**WORK REQUEST A:**
From the bubble sort passage, translate this sentence into Spanish: "Ellie claims that she found a very simple modification to the bubble sort algorithm that will speed it up slightly."

Alex and Ellie are discussing a new algorithm they learned today called bubble sort. Ellie claims that she found a very simple modification to the bubble sort algorithm that will speed it up slightly. She shows Alex the pseudocode for her algorithm below:

bubblesort(list A) :
begin_index = 1
end_index = length(A)-1;
while begin_index <= end_index :
new_begin_index = end_index
new_end_index = begin_index
for i = begin_index to end_index :
if A[i] > A[i + 1]
swap A[i] and A[i + 1]
new_end_index=i
end if
end for
// decrease end_index b/c the elements after new_end_index are sorted
end_index = new_end_index - 1

for i = end_index to begin_index  step -1:
if A[i] > A[i + 1]
swap A[i] and A[i + 1]
new_begin_index=i
end if
end for
// increase begin_index b/c the elements before new_begin_index are sorted
begin_index = new_begin_index + 1
end while


Will this return the correctly sorted array in fewer steps than the original bubble sort algorithm?

**AVAILABLE DATA:**
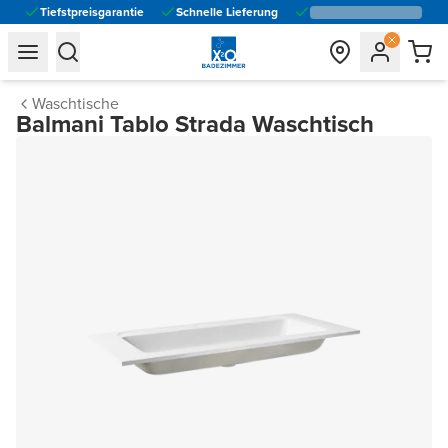
Tiefstpreisgarantie
Schnelle Lieferung
general.navigation.toggle_menu.label
general.navigation.toggle_menu.label
Waschtische
Balmani Tablo Strada Waschtisch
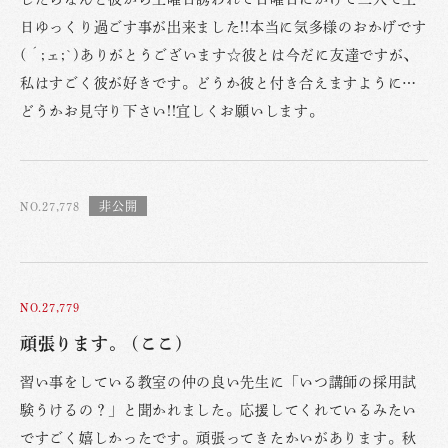
日ゆっくり過ごす事が出来ました!!本当に気多様のおかげです
(´;ェ;`)ありがとうございます☆彼とは今だに友達ですが、
私はすごく彼が好きです。どうか彼と付き合えますように…
どうかお見守り下さい!!宜しくお願いします。
NO.27,778
NO.27,779
頑張ります。 (ここ)
習い事をしている教室の仲の良い先生に「いつ講師の採用試
験うけるの？」と聞かれました。応援してくれているみたい
ですごく嬉しかったです。頑張ってきたかいがあります。秋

**WORK REQUEST B:**
Update the stretch of the records from their start through the line containing "Balmani Tablo Strada Waschtisch" by replacing "Schnelle Lieferung" with "Kostenlose Lieferung" and leaving everything else unchanged. Give only those lines, without the pictures.

**WRITTEN RESPONSE A:**
Ellie afirma que encontró una modificación muy sencilla del algoritmo de ordenamiento por burbuja que lo acelerará ligeramente.

**WRITTEN RESPONSE B:**
Tiefstpreisgarantie
Kostenlose Lieferung
general.navigation.toggle_menu.label
general.navigation.toggle_menu.label
Waschtische
Balmani Tablo Strada Waschtisch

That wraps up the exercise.